[Data excerpts]
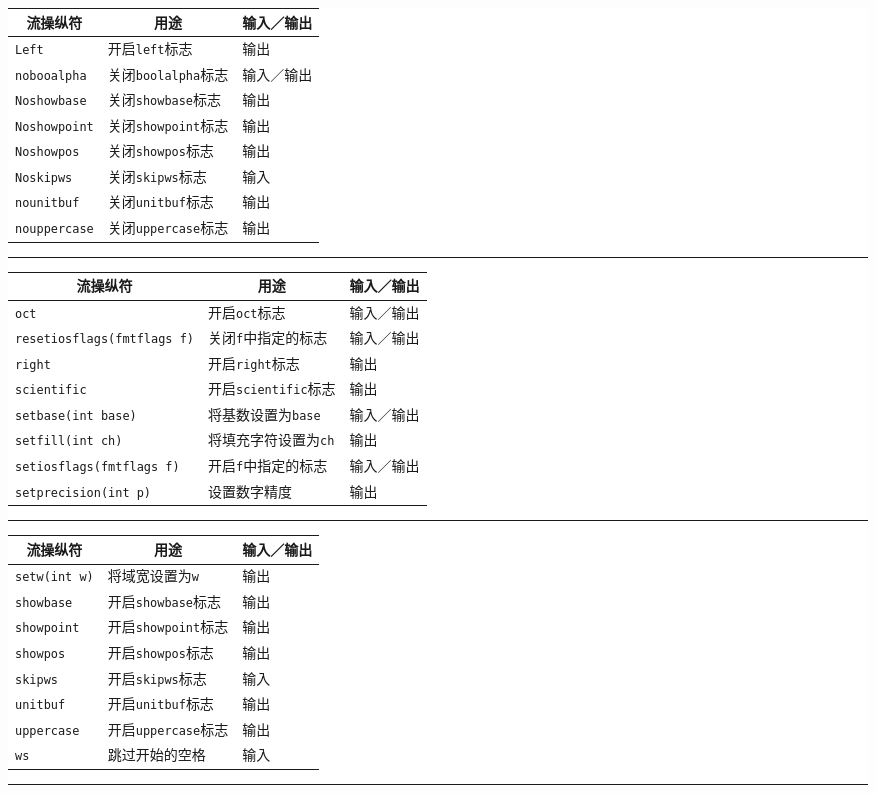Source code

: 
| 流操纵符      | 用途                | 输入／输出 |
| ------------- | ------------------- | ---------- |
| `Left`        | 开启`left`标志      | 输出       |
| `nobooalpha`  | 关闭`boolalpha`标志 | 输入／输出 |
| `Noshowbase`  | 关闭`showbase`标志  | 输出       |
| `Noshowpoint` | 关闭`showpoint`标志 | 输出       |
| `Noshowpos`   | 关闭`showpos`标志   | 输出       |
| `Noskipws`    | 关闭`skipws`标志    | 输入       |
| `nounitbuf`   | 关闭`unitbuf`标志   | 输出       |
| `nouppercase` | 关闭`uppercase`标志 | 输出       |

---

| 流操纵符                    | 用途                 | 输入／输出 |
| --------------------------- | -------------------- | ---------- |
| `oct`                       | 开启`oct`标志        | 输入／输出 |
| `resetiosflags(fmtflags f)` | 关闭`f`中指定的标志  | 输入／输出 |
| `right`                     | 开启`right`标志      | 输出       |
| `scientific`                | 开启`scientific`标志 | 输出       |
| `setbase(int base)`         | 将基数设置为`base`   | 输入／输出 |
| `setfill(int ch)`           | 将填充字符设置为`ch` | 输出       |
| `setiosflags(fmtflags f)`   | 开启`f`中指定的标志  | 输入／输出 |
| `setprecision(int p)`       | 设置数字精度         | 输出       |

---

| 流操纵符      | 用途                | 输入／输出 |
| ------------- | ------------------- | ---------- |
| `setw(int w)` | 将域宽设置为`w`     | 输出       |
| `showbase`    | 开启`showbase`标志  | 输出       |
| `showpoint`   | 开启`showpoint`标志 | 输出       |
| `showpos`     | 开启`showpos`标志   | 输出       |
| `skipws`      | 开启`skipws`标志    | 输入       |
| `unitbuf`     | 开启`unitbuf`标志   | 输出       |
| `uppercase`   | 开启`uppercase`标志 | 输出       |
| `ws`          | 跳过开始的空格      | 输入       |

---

• **What is required**:
Would you tally the lines above that include "中指定的标志" and reply with only the total?

• **Task output**:
2